JuliaArrays / OffsetArrays.jl

Fortran-like arrays with arbitrary, zero or negative starting indices.
Other
198 stars 40 forks source link

getindex overhead #166

Open johnnychen94 opened 4 years ago

johnnychen94 commented 4 years ago

I'm recently building up some cache array with OffsetArrays and realized the performance bottleneck becomes getindex(::OffsetArray, I).

The benchmark result looks interesting; unsure why arr_sum runs faster on OffsetArray 🤔 Any ideas?

using OffsetArrays

X = rand(4, 4, 4, 4, 4, 4);
XO = OffsetArray(X, -1, -2, -3, 1, 2, 3);

function arr_sum(X)
    val = zero(eltype(X))
    R = CartesianIndices(X)
    for i in R
        @inbounds val += X[i]
    end
    val
end

@btime arr_sum($X) # 5.215 μs (0 allocations: 0 bytes)
@btime arr_sum($XO) # 3.730 μs (0 allocations: 0 bytes)
@btime getindex($X, 1, 1, 1, 1, 1, 1) # 1.983 ns (0 allocations: 0 bytes)
@btime getindex($XO, 3, 2, 1, 2, 3, 4) # 5.855 ns (0 allocations: 0 bytes)

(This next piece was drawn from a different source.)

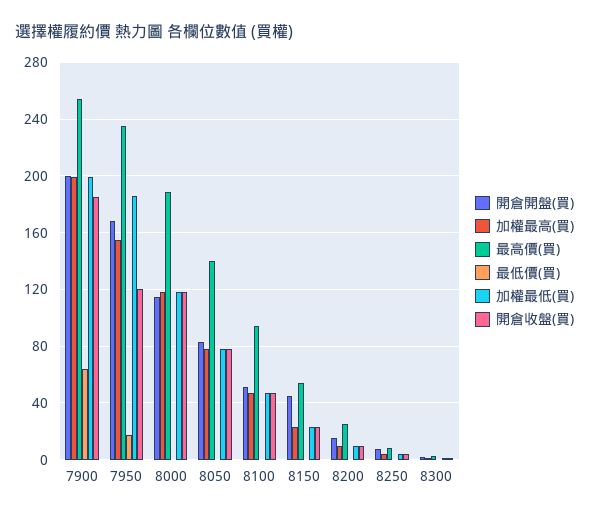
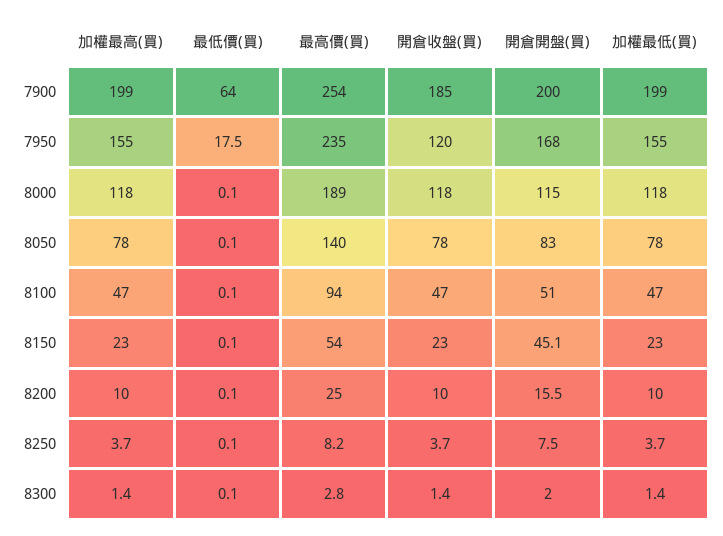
加權最低(買), 7950: 185 -> 155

getindex_inbounds(X, inds...) = @inbounds X[inds...]
@btime getindex_inbounds($X, 1, 1, 1, 1, 1, 1) # 1.430 ns (0 allocations: 0 bytes)
@btime getindex_inbounds($XO, 3, 2, 1, 2, 3, 4) # 2.323 ns (0 allocations: 0 bytes)

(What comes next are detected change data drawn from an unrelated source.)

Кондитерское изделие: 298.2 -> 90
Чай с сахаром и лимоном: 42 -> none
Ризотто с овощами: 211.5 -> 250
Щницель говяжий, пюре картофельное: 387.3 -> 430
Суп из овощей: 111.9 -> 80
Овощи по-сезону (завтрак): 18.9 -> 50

The default checkbounds implementation definitely takes too long here. I believe the additional time is spent on the construction of IdOffsetRange and its generic and thus slower getindex.

julia> @btime axes($X);
  1.431 ns (0 allocations: 0 bytes)

julia> @btime axes($XO);
  4.763 ns (0 allocations: 0 bytes)

These might be benchmark artifacts, though.

jishnub commented 4 years ago

For the record I obtain the same run-times

julia> @btime arr_sum($X);
  6.528 μs (0 allocations: 0 bytes)

julia> @btime arr_sum($XO);
  6.535 μs (0 allocations: 0 bytes)

This is odd, as indexing is definitely faster with Arrays

julia> @btime getindex($X, 1, 1, 1, 1, 1, 1);
  3.768 ns (0 allocations: 0 bytes)

julia> @btime getindex($XO, 3, 2, 1, 2, 3, 4);
  14.857 ns (0 allocations: 0 bytes)

julia> getindex_inbounds(X, inds...) = @inbounds X[inds...];

julia> @btime getindex_inbounds($X, 1, 1, 1, 1, 1, 1);
  2.694 ns (0 allocations: 0 bytes)

julia> @btime getindex_inbounds($XO, 3, 2, 1, 2, 3, 4);
  4.960 ns (0 allocations: 0 bytes)
johnnychen94 commented 4 years ago

For the record I obtain the same run-times

Sorry I wasn't aware there's a performance regression in julia 1.6-dev, see also https://github.com/JuliaLang/julia/issues/38073

timholy commented 4 years ago

Is the "raw" indexing time relevant? Any performance-sensitive operation is presumably in a loop, and in a loop won't the compiler hoist all the slow parts out of the loop?

As evidence, if I define arr_sum_bc identically to arr_sum but without the @inbounds, here's what I get:

julia> @btime arr_sum($X)
  5.992 μs (0 allocations: 0 bytes)
2069.986834289989

julia> @btime arr_sum($XO)
  4.093 μs (0 allocations: 0 bytes)
2069.986834289989

julia> @btime arr_sum_bc($X)
  7.791 μs (0 allocations: 0 bytes)
2069.986834289989

julia> @btime arr_sum_bc($XO)
  5.022 μs (0 allocations: 0 bytes)
2069.986834289989

Despite the fact that an isolated getindex is slower, in the context of a loop the slow parts are done just once so the performance does not suffer.

Bad inlining could nix this, but since we've annotated with @inline I doubt that will be a problem for most uses.

I don't understand why OffsetArrays are faster than Arrays, though.